I did some testing, with:
shared_buffers = 12GB
vacuum_cost_delay = 1
autovacuum_vacuum_cost_delay = 1
max_parallel_maintenance_workers = 0
max_parallel_workers = 0
added to a default config file.
A table and all its indexes were fully in memory, the numbers are:
postgres=# SELECT n.nspname, c.relname, count(*) AS buffers
FROM pg_buffercache b JOIN pg_class c
ON b.relfilenode = pg_relation_filenode(c.oid) AND
b.reldatabase IN (0, (SELECT oid FROM pg_database
WHERE datname = current_database()))
JOIN pg_namespace n ON n.oid = c.relnamespace
GROUP BY n.nspname, c.relname
ORDER BY 3 DESC
LIMIT 11;
nspname | relname | buffers
---------+-------------------+---------
public | large_tbl | 222280
public | large_tbl_pkey | 5486
public | large_tbl_filler7 | 1859
public | large_tbl_filler4 | 1859
public | large_tbl_filler1 | 1859
public | large_tbl_filler6 | 1859
public | large_tbl_filler3 | 1859
public | large_tbl_filler2 | 1859
public | large_tbl_filler5 | 1859
public | large_tbl_filler8 | 1859
public | large_tbl_version | 1576
(11 rows)
The observed timings when vacuuming this table are:
On master:
vacuum phase: cumulative duration
---------------------------------
scanning heap: 00:00:37.808184
vacuuming indexes: 00:00:41.808176
vacuuming heap: 00:00:54.808156
On master patched with actual time delayed:
vacuum phase: cumulative duration
---------------------------------
scanning heap: 00:00:36.502104 (time_delayed: 22202)

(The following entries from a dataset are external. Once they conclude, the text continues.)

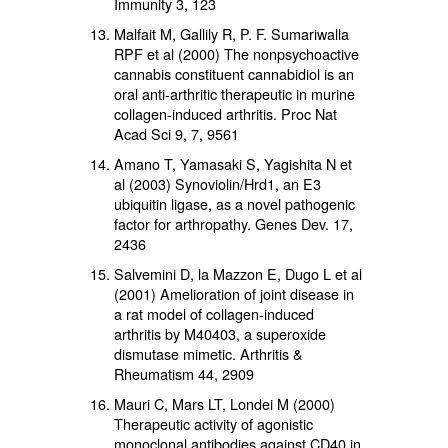
Immunity 3, 123
Malfait M, Gallily R, P. F. Sumariwalla
RPF et al (2000) The nonpsychoactive
cannabis constituent cannabidiol is an
oral anti-arthritic therapeutic in murine
collagen-induced arthritis. Proc Nat
Acad Sci 9, 7, 9561
Amano T, Yamasaki S, Yagishita N et
al (2003) Synoviolin/Hrd1, an E3
ubiquitin ligase, as a novel pathogenic
factor for arthropathy. Genes Dev. 17,
2436
Salvemini D, la Mazzon E, Dugo L et al
(2001) Amelioration of joint disease in
a rat model of collagen-induced
arthritis by M40403, a superoxide
dismutase mimetic. Arthritis &
Rheumatism 44, 2909
Mauri C, Mars LT, Londei M (2000)
Therapeutic activity of agonistic
monoclonal antibodies against CD40 in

vacuuming indexes: 00:00:41.002103 (time_delayed: 23769)
vacuuming heap: 00:00:54.302096 (time_delayed: 34886)
As we can see there is no noticeable degradation while the vacuum entered about
34886 times in this instrumentation code path (cost_delay was set to 1).

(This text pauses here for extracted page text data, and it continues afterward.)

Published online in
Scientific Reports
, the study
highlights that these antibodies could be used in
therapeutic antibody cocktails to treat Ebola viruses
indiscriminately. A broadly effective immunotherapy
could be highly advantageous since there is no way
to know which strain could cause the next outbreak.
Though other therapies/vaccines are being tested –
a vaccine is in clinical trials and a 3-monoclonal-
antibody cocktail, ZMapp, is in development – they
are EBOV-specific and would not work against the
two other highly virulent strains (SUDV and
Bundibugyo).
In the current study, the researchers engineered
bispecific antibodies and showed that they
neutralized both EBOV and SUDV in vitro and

> That said, I'm not sure this experiment shows a real problem with the
> idea of showing intended wait time. It does establish the concept that
> repeated signals can throw our numbers off, but 30ms isn't much of a
> discrepancy.
Yeah, the idea was just to show how easy it is to create a 30ms discrepancy.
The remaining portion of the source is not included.